About this task:
The answer is all of the data repeated exactly, with each picture omitted.

Provided data:

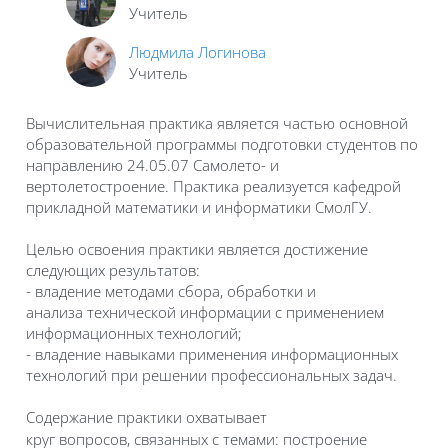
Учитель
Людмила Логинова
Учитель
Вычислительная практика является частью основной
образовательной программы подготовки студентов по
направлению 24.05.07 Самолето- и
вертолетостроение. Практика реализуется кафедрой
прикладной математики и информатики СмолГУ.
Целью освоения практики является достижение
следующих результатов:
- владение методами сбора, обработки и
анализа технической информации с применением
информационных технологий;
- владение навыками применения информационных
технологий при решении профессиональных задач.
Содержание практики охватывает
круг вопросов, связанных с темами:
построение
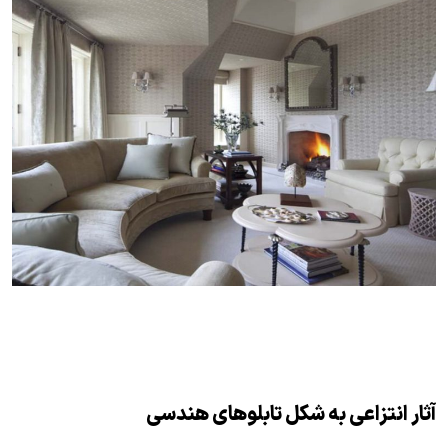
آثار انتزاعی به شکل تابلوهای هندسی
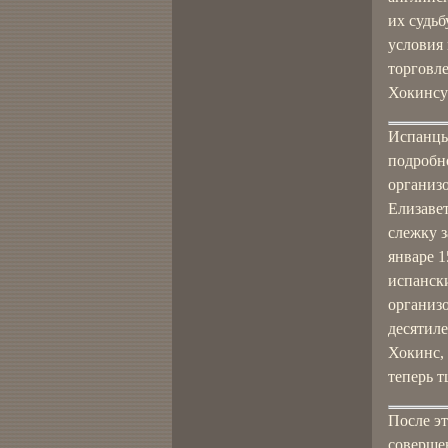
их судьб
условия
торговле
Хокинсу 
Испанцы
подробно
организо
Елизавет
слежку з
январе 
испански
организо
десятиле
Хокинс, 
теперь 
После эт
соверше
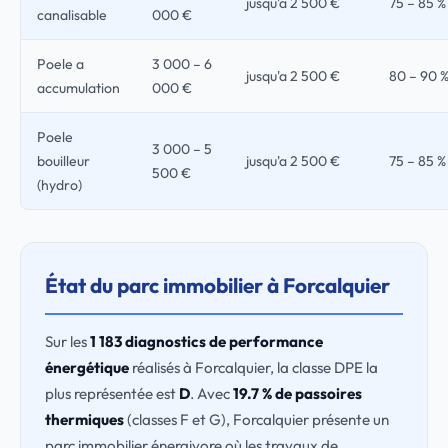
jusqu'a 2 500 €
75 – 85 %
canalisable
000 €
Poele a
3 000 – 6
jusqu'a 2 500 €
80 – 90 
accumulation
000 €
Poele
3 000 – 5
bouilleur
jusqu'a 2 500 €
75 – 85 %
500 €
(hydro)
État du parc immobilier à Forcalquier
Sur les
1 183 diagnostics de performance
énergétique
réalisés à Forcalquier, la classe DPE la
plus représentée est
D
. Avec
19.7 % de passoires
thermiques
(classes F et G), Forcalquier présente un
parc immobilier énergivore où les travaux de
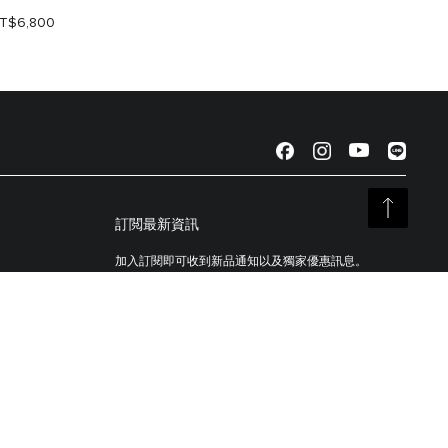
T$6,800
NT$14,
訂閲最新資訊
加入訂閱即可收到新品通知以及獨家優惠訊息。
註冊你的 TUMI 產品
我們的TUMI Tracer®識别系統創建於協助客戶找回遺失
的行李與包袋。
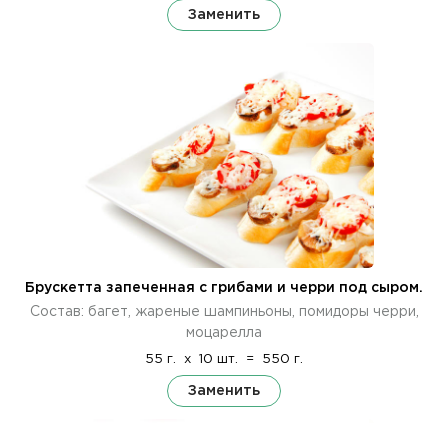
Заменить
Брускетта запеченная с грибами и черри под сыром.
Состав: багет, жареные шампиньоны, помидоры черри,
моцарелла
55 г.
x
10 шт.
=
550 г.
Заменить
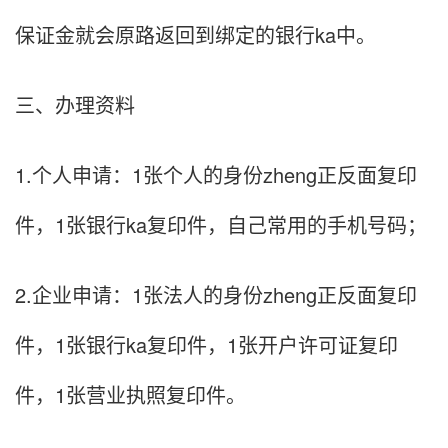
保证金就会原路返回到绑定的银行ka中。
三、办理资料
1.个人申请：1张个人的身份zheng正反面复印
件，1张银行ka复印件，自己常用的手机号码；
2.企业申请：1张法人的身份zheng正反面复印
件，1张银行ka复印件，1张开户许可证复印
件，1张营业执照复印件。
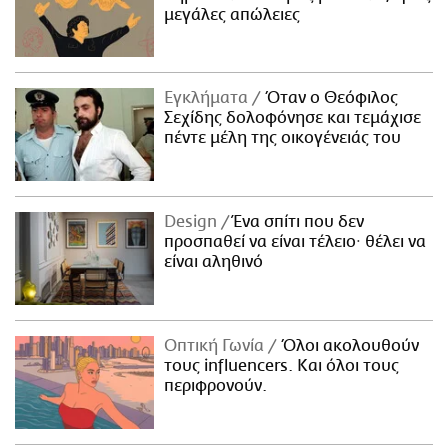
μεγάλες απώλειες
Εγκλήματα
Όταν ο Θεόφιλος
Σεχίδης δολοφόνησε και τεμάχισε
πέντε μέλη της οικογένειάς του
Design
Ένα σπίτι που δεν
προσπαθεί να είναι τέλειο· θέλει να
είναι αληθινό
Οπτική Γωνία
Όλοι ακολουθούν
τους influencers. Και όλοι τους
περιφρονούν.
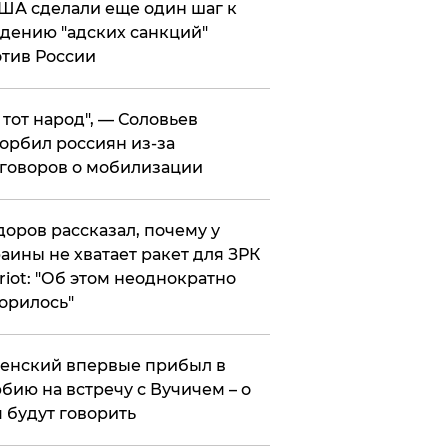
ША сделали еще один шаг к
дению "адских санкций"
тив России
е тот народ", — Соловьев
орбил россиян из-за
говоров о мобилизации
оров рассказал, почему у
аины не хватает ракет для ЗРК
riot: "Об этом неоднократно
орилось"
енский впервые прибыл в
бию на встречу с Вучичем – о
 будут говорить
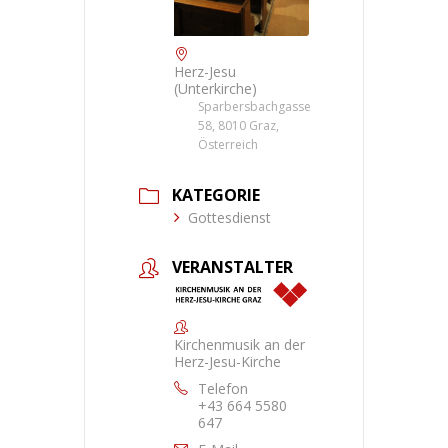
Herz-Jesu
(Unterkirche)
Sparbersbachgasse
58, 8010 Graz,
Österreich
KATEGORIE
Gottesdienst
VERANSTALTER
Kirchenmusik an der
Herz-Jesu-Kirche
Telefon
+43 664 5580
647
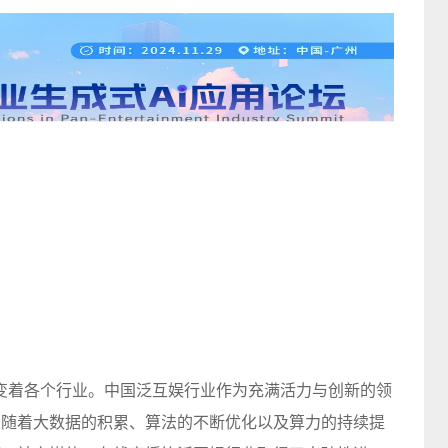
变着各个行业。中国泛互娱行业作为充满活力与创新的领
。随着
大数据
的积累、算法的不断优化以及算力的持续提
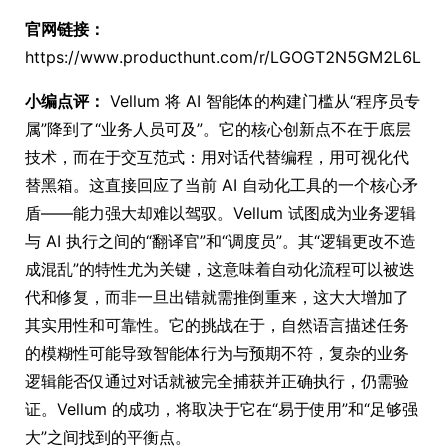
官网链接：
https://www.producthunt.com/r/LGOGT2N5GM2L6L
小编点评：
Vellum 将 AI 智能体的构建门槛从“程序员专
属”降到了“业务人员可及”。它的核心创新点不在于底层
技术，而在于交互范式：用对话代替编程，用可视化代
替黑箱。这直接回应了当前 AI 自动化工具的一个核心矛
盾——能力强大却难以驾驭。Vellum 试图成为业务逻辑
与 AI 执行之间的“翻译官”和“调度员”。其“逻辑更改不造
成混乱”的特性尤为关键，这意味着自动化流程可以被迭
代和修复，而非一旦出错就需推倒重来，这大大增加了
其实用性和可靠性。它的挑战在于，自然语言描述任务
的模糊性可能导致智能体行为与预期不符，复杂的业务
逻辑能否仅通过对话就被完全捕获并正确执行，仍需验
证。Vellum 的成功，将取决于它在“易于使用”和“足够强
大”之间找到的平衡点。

Exercise result:
Учитель
Людмила Логинова
Учитель
Вычислительная практика является частью основной
образовательной программы подготовки студентов по
направлению 24.05.07 Самолето- и
вертолетостроение. Практика реализуется кафедрой
прикладной математики и информатики СмолГУ.
Целью освоения практики является достижение
следующих результатов:
- владение методами сбора, обработки и
анализа технической информации с применением
информационных технологий;
- владение навыками применения информационных
технологий при решении профессиональных задач.
Содержание практики охватывает
круг вопросов, связанных с темами:
построение
آثار انتزاعی به شکل تابلوهای هندسی
их судьб
условия
торговле
Хокинсу 
Испанцы
подробно
организо
Елизавет
слежку з
январе 
испански
организо
десятиле
Хокинс, 
теперь 
После эт
соверше
jusqu'a 2 500 €
75 – 85 %
canalisable
000 €
Poele a
3 000 – 6
jusqu'a 2 500 €
80 – 90 
accumulation
000 €
Poele
3 000 – 5
bouilleur
jusqu'a 2 500 €
75 – 85 %
500 €
(hydro)
État du parc immobilier à Forcalquier
Sur les
1 183 diagnostics de performance
énergétique
réalisés à Forcalquier, la classe DPE la
plus représentée est
D
. Avec
19.7 % de passoires
thermiques
(classes F et G), Forcalquier présente un
parc immobilier énergivore où les travaux de
T$6,800
NT$14,
訂閲最新資訊
加入訂閱即可收到新品通知以及獨家優惠訊息。
註冊你的 TUMI 產品
我們的TUMI Tracer®識别系統創建於協助客戶找回遺失
的行李與包袋。
Заменить
Брускетта запеченная с грибами и черри под сыром.
Состав: багет, жареные шампиньоны, помидоры черри,
моцарелла
55 г.
x
10 шт.
=
550 г.
Заменить
保证金就会原路返回到绑定的银行ka中。
三、办理资料
1.个人申请：1张个人的身份zheng正反面复印
件，1张银行ka复印件，自己常用的手机号码；
2.企业申请：1张法人的身份zheng正反面复印
件，1张银行ka复印件，1张开户许可证复印
件，1张营业执照复印件。
μεγάλες απώλειες
Εγκλήματα
Όταν ο Θεόφιλος
Σεχίδης δολοφόνησε και τεμάχισε
πέντε μέλη της οικογένειάς του
Design
Ένα σπίτι που δεν
προσπαθεί να είναι τέλειο· θέλει να
είναι αληθινό
Οπτική Γωνία
Όλοι ακολουθούν
τους influencers. Και όλοι τους
περιφρονούν.
ША сделали еще один шаг к
дению "адских санкций"
тив России
е тот народ", — Соловьев
орбил россиян из-за
говоров о мобилизации
оров рассказал, почему у
аины не хватает ракет для ЗРК
riot: "Об этом неоднократно
орилось"
енский впервые прибыл в
бию на встречу с Вучичем – о
 будут говорить
Herz-Jesu
(Unterkirche)
Sparbersbachgasse
58, 8010 Graz,
Österreich
KATEGORIE
Gottesdienst
VERANSTALTER
Kirchenmusik an der
Herz-Jesu-Kirche
Telefon
+43 664 5580
647
变着各个行业。中国泛互娱行业作为充满活力与创新的领
。随着
大数据
的积累、算法的不断优化以及算力的持续提
官网链接：
https://www.producthunt.com/r/LGOGT2N5GM2L6L
小编点评：
Vellum 将 AI 智能体的构建门槛从“程序员专
属”降到了“业务人员可及”。它的核心创新点不在于底层
技术，而在于交互范式：用对话代替编程，用可视化代
替黑箱。这直接回应了当前 AI 自动化工具的一个核心矛
盾——能力强大却难以驾驭。Vellum 试图成为业务逻辑
与 AI 执行之间的“翻译官”和“调度员”。其“逻辑更改不造
成混乱”的特性尤为关键，这意味着自动化流程可以被迭
代和修复，而非一旦出错就需推倒重来，这大大增加了
其实用性和可靠性。它的挑战在于，自然语言描述任务
的模糊性可能导致智能体行为与预期不符，复杂的业务
逻辑能否仅通过对话就被完全捕获并正确执行，仍需验
证。Vellum 的成功，将取决于它在“易于使用”和“足够强
大”之间找到的平衡点。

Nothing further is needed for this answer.